Data supplied:
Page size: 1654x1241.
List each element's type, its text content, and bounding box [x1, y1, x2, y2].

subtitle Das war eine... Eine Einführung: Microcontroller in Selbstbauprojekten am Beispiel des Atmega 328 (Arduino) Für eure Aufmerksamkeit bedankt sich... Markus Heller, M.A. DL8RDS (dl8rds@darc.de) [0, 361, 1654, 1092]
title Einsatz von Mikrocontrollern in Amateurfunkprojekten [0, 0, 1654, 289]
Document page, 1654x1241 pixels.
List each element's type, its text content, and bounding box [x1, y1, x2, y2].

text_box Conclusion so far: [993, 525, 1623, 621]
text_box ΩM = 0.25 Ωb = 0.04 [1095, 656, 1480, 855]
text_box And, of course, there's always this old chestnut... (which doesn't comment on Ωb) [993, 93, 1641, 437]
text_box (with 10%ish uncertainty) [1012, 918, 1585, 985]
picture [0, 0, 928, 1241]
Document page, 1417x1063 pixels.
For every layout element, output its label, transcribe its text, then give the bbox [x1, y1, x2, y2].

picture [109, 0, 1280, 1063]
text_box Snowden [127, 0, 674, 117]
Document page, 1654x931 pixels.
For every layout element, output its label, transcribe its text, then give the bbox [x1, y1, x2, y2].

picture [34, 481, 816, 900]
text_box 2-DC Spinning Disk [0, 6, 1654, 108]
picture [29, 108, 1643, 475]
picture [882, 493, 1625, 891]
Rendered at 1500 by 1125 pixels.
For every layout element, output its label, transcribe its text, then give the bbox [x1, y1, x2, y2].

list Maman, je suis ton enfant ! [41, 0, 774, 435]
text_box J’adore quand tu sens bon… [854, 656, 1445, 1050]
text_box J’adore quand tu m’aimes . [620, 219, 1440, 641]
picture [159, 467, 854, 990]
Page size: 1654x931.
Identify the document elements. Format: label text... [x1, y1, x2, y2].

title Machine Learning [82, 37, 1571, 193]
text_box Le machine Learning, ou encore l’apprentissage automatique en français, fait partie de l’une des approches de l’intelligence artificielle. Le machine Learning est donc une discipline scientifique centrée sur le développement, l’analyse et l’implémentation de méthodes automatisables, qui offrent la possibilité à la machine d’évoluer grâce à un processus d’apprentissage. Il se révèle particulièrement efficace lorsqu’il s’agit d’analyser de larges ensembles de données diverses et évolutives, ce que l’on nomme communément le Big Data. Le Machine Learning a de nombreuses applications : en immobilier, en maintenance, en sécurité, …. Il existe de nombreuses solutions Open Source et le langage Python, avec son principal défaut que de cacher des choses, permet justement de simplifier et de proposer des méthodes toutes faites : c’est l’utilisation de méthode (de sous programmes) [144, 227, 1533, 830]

Required work: Please copy the material word for word, from the line containing "Document page, 1417x1063 pixels." up to and including the line containing "picture [159, 467, 854, 990]".

Exercise result:
Document page, 1417x1063 pixels.
For every layout element, output its label, transcribe its text, then give the bbox [x1, y1, x2, y2].

picture [109, 0, 1280, 1063]
text_box Snowden [127, 0, 674, 117]
Document page, 1654x931 pixels.
For every layout element, output its label, transcribe its text, then give the bbox [x1, y1, x2, y2].

picture [34, 481, 816, 900]
text_box 2-DC Spinning Disk [0, 6, 1654, 108]
picture [29, 108, 1643, 475]
picture [882, 493, 1625, 891]
Rendered at 1500 by 1125 pixels.
For every layout element, output its label, transcribe its text, then give the bbox [x1, y1, x2, y2].

list Maman, je suis ton enfant ! [41, 0, 774, 435]
text_box J’adore quand tu sens bon… [854, 656, 1445, 1050]
text_box J’adore quand tu m’aimes . [620, 219, 1440, 641]
picture [159, 467, 854, 990]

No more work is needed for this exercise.